WHAT IS EXPECTED - Beginning with the line that contains "shower next to", reproduce the remaining lines of the material exactly, up to and including the last one, but no pictures.

DATA RECORDS -

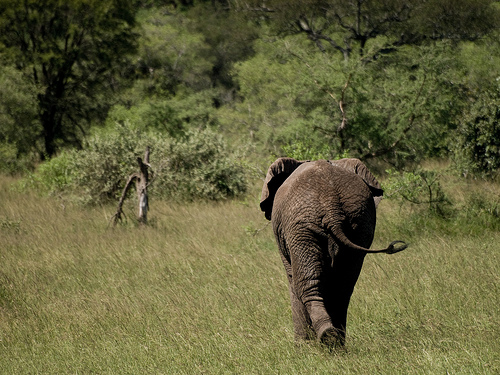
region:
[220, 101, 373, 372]
the elephant is walking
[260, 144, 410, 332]
the elephant is walking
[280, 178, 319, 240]
the elephant's skin is wrinkled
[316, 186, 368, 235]
the elephant's skin is wrinkled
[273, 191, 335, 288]
the elephant's skin is wrinkled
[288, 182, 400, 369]
the elephant's skin is wrinkled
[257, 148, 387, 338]
Elephant walking away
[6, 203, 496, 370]
Tall grassy area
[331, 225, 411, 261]
The tail of the elephant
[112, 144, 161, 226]
Tree snapped in half.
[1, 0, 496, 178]
A large amount of trees in the background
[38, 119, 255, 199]
The head of the fallen tree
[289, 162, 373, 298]
The wrinkly butt of the elephant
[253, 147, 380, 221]
The ears of the elephant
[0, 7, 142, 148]
Dark and gloomy tree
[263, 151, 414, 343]
Lonely large elephant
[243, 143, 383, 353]
gray elephant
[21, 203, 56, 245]
long green and yellow grass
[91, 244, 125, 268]
long green and yellow grass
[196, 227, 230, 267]
long green and yellow grass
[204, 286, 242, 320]
long green and yellow grass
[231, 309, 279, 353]
long green and yellow grass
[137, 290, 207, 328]
long green and yellow grass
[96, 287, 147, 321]
long green and yellow grass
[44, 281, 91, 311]
long green and yellow grass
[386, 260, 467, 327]
long green and yellow grass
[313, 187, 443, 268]
grey tail on elephant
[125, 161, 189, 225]
grey stump of tree trunk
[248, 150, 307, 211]
grey left ear of elelphant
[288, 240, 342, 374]
left rear leg of elephant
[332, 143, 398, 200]
grey right ear of elephant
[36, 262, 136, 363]
green grass on the lower left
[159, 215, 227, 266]
blowing grass on the ground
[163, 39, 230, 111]
green leaves on the trees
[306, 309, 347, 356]
left grey elephant foot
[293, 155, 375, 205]
grey back of elephant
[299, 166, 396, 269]
elephant is swinging tail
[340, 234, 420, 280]
tail is brown and bushy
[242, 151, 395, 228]
elephant has large ears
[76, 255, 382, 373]
grass is green and wavy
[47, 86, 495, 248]
green bushes in background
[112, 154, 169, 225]
small bare stump left of elephant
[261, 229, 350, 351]
elephant has brown legs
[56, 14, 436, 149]
thick green trees in background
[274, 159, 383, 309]
elephant has wrinkled skin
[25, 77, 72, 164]
thick trunk on tree on left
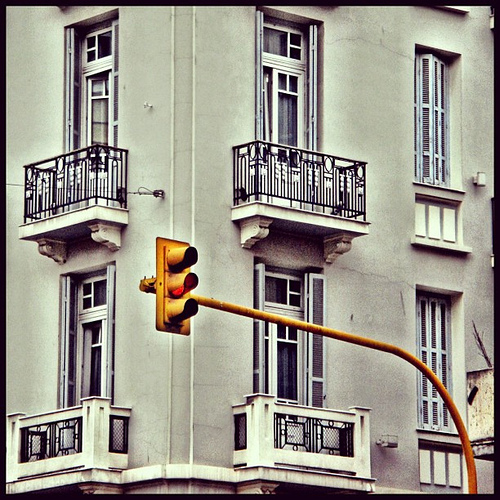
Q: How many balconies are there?
A: 4.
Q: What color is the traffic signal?
A: Red.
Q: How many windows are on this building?
A: 6.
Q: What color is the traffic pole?
A: Yellow.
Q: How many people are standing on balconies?
A: None.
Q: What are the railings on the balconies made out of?
A: Metal.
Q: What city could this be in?
A: Paris France.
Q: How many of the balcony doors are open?
A: None.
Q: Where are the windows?
A: On the building.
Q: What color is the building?
A: Brown.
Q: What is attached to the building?
A: Wire.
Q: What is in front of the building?
A: Light.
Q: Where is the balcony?
A: Under the windows.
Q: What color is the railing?
A: Black.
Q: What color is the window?
A: Gray.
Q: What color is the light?
A: Red.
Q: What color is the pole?
A: Yellow.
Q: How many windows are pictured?
A: Six.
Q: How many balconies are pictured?
A: Four.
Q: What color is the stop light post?
A: Yellow.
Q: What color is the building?
A: Grey.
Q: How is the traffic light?
A: Yellow.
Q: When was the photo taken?
A: Daytime.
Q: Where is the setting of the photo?
A: Exterior street.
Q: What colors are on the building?
A: Grey, black, white.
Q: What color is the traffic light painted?
A: Yellow.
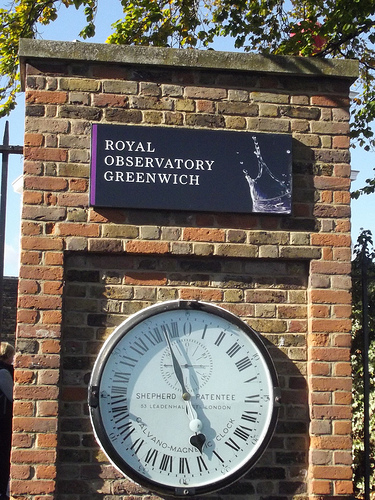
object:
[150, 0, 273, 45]
branches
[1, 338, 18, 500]
person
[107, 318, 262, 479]
number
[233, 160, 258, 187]
ground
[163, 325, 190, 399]
minute hand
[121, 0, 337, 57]
foliage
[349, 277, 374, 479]
fence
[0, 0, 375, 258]
tree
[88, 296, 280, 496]
clock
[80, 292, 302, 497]
face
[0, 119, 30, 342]
fence post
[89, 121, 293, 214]
sign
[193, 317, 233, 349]
roman numerals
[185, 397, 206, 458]
clock hand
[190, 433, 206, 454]
spade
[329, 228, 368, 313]
post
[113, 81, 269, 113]
brick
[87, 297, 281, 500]
border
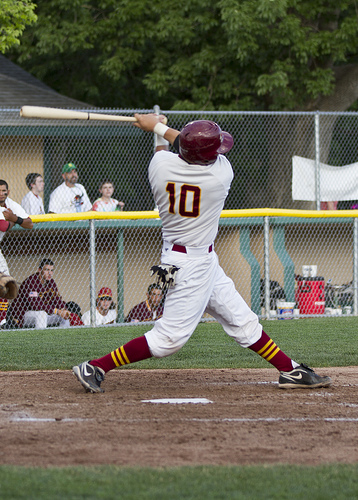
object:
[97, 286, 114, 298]
cap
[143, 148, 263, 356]
uniform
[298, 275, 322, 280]
black lid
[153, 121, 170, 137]
wristband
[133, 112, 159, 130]
hand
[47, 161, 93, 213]
man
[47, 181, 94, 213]
white t-shirt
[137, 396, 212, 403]
plate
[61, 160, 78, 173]
green cap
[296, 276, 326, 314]
cooler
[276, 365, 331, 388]
baseball cleat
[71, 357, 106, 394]
baseball cleat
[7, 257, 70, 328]
players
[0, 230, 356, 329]
dugout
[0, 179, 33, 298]
spectators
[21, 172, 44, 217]
spectators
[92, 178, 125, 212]
spectators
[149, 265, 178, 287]
gloves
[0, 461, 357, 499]
grass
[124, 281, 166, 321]
player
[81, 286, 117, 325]
player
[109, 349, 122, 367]
yellow stripes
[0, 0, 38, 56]
tree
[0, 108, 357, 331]
fence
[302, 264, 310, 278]
cups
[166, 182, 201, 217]
10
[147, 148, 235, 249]
jersey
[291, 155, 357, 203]
banner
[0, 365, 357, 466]
dirt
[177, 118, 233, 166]
helmet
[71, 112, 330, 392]
man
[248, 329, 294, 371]
red sock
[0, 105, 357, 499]
baseball game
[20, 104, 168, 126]
baseball bat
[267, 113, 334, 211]
trunk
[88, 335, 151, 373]
sock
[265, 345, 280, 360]
stripes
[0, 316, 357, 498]
baseball field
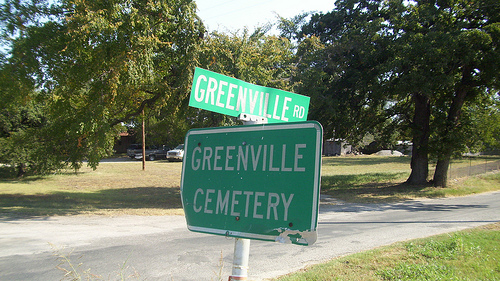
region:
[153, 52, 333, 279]
traffic signs on a steel pole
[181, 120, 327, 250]
green traffic sign on poll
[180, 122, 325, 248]
street sign on a green plate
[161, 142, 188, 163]
car parked on street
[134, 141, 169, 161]
car parked on street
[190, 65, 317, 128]
street name sign on steel poll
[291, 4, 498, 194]
a tall tree with stem and branches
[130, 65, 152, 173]
a wooden stick poll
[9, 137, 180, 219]
a plain grassy field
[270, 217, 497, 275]
a grassy field on sidewalk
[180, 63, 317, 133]
small sign on top of pole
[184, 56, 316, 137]
small sign reads greenville rd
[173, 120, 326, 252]
large sign on post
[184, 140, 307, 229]
words on sign read greenville cemetery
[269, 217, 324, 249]
corner of sign is ripped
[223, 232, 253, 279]
post holds two signs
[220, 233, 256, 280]
post holding signs is white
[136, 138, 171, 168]
truck parked behind grass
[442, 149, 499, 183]
fence dividing grass and road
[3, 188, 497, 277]
empty road running between grass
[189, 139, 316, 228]
green lettering on the sign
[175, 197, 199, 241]
sign is bent in corner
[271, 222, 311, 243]
paint is chipped on sign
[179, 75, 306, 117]
street sign on a pole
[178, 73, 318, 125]
sign is bent in the middle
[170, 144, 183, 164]
a white car is parked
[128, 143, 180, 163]
two cars are parked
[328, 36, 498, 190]
two large trees by the road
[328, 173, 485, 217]
shadow from the sunlight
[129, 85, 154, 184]
pole in middle of lawn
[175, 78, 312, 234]
these are the posts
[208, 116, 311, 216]
the post is green in color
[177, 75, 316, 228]
the post is short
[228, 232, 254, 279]
this is the post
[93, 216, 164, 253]
this is the road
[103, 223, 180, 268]
the road is tarmacked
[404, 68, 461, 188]
these are the trees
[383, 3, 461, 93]
the trees are leafy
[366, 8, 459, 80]
the leaves re green in color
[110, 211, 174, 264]
the road is clean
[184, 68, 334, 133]
a green board in road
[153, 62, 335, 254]
two green boards in road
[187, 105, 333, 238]
white text written in board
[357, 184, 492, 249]
shadow of the trees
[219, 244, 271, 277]
a white stand on road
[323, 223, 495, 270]
a view of the grass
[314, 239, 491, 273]
green grass on the road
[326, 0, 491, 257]
a big tree in road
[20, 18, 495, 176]
a group of trees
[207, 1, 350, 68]
a cool view of sky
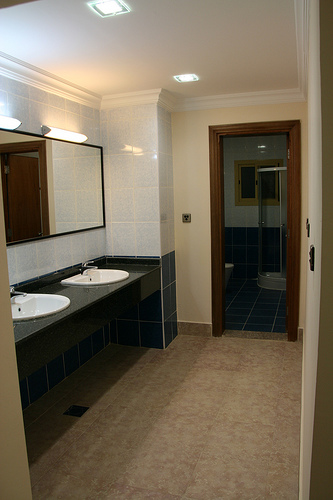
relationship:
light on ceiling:
[93, 0, 119, 17] [2, 4, 321, 96]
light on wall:
[41, 126, 92, 138] [1, 69, 180, 285]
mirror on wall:
[2, 132, 105, 236] [1, 69, 180, 285]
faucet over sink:
[82, 262, 102, 274] [69, 263, 126, 285]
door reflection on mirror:
[6, 146, 47, 230] [2, 132, 105, 236]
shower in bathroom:
[256, 171, 288, 287] [3, 100, 332, 486]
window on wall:
[241, 167, 271, 199] [219, 141, 289, 229]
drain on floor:
[63, 400, 88, 416] [40, 351, 294, 499]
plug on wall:
[180, 214, 193, 226] [1, 69, 180, 285]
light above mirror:
[41, 126, 92, 138] [2, 132, 105, 236]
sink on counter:
[69, 263, 126, 285] [10, 269, 154, 325]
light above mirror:
[93, 0, 119, 17] [2, 132, 105, 236]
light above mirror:
[2, 117, 20, 131] [2, 132, 105, 236]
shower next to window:
[256, 171, 288, 287] [241, 167, 271, 199]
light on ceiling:
[178, 73, 199, 85] [2, 4, 321, 96]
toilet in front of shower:
[221, 261, 232, 281] [256, 171, 288, 287]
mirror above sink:
[2, 132, 105, 236] [69, 263, 126, 285]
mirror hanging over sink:
[2, 132, 105, 236] [69, 263, 126, 285]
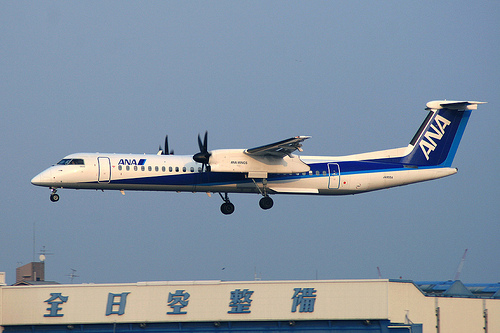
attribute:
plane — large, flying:
[91, 92, 491, 248]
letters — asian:
[70, 275, 346, 330]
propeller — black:
[181, 136, 226, 180]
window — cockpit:
[65, 150, 97, 169]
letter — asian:
[15, 287, 86, 329]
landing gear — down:
[192, 183, 295, 213]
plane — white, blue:
[80, 110, 463, 246]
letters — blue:
[39, 257, 377, 325]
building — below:
[31, 251, 450, 329]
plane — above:
[43, 99, 491, 245]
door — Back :
[322, 159, 482, 183]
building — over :
[3, 243, 484, 328]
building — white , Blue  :
[4, 263, 480, 331]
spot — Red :
[339, 177, 352, 187]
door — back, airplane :
[322, 160, 343, 189]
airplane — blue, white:
[31, 93, 481, 231]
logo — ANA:
[414, 114, 452, 159]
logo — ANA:
[116, 154, 149, 173]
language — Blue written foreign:
[37, 280, 325, 324]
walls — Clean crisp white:
[219, 156, 314, 179]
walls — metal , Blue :
[333, 154, 399, 174]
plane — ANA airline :
[28, 99, 476, 222]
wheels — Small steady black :
[221, 199, 271, 217]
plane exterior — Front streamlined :
[27, 97, 482, 213]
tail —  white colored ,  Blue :
[400, 89, 481, 171]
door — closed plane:
[97, 154, 114, 177]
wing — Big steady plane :
[247, 123, 314, 172]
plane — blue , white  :
[28, 96, 482, 211]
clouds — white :
[296, 75, 338, 106]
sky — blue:
[8, 8, 467, 128]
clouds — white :
[271, 51, 364, 96]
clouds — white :
[259, 27, 342, 107]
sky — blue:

EXERCISE RESULT -
shower next to window:
[256, 171, 288, 287] [241, 167, 271, 199]
light on ceiling:
[178, 73, 199, 85] [2, 4, 321, 96]
toilet in front of shower:
[221, 261, 232, 281] [256, 171, 288, 287]
mirror above sink:
[2, 132, 105, 236] [69, 263, 126, 285]
mirror hanging over sink:
[2, 132, 105, 236] [69, 263, 126, 285]
attribute:
plane — large, flying:
[91, 92, 491, 248]
letters — asian:
[70, 275, 346, 330]
propeller — black:
[181, 136, 226, 180]
window — cockpit:
[65, 150, 97, 169]
letter — asian:
[15, 287, 86, 329]
landing gear — down:
[192, 183, 295, 213]
plane — white, blue:
[80, 110, 463, 246]
letters — blue:
[39, 257, 377, 325]
building — below:
[31, 251, 450, 329]
plane — above:
[43, 99, 491, 245]
door — Back :
[322, 159, 482, 183]
building — over :
[3, 243, 484, 328]
building — white , Blue  :
[4, 263, 480, 331]
spot — Red :
[339, 177, 352, 187]
door — back, airplane :
[322, 160, 343, 189]
airplane — blue, white:
[31, 93, 481, 231]
logo — ANA:
[414, 114, 452, 159]
logo — ANA:
[116, 154, 149, 173]
language — Blue written foreign:
[37, 280, 325, 324]
walls — Clean crisp white:
[219, 156, 314, 179]
walls — metal , Blue :
[333, 154, 399, 174]
plane — ANA airline :
[28, 99, 476, 222]
wheels — Small steady black :
[221, 199, 271, 217]
plane exterior — Front streamlined :
[27, 97, 482, 213]
tail —  white colored ,  Blue :
[400, 89, 481, 171]
door — closed plane:
[97, 154, 114, 177]
wing — Big steady plane :
[247, 123, 314, 172]
plane — blue , white  :
[28, 96, 482, 211]
clouds — white :
[296, 75, 338, 106]
sky — blue:
[8, 8, 467, 128]
clouds — white :
[271, 51, 364, 96]
clouds — white :
[259, 27, 342, 107]
sky — blue:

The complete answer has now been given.